Opportunity by itself is empty without the prospect of satisfying reward. My concept of satisfaction
may be different from somebody else’s. To me, the highest satisfaction derives from achievement, and I don’t mean the glorification of personal success. Thomas Carlisle’s writings brought the message home to me in college. I remember his earnest lines: “Whatsoever thy hand findeth to do, do it with thy whole might.”
As a youngster, I enjoyed modeling in clay. As a businessman, I enjoy helping to model an enterprise in which men and women can profitably use their skills and resources for the benefit of themselves, their families, and the public they serve. Thus, I believe that the infinite capacity for taking pains is essential to high achievement in business and all other useful walks of life and will be as rewarding
for other earnest, thoughtful people as for the genius who molds a raw, lump of clay into a museum piece.
As I think about it, I have realized that even my community activities have been motivated by a strong conviction of the part that opportunity plays in our way of life. For example, most people refer to hospitals and related social agencies as “charities.” Some time ago, I began to work for these institutions and they ceased to have, for me, the patronizing significance we associate with the term “charity.” Instead, I see them as necessary parts in the pattern of a community. Without them, a large city simply couldn’t cope with its human problems.

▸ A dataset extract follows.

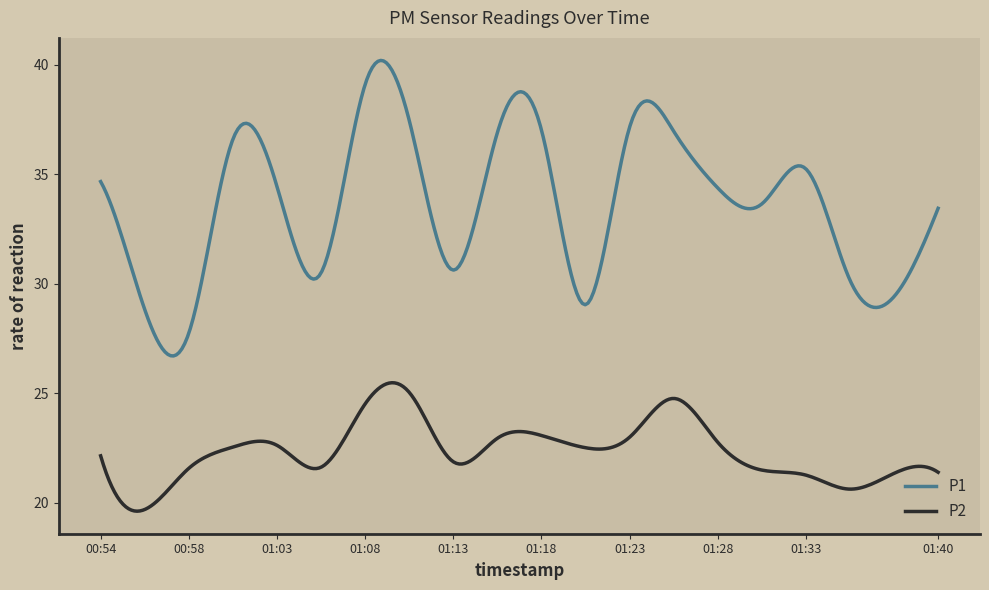

What is the greatest value displayed?

40.2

Through our great networks of privately supported agencies, opportunity is preserved for countless people to achieve normal and useful lives. Believing, as I do, that this preservation of opportunity is vital to our system, I not only feel a responsibility but find satisfaction in helping with such enterprises. Somehow there is ample reward from the sense of better balance in my personal life and a sense of belonging to my community.
That was Henderson Supplee Jr., a native Philadelphian who did not end his education when he left the ivy covered halls of Princeton.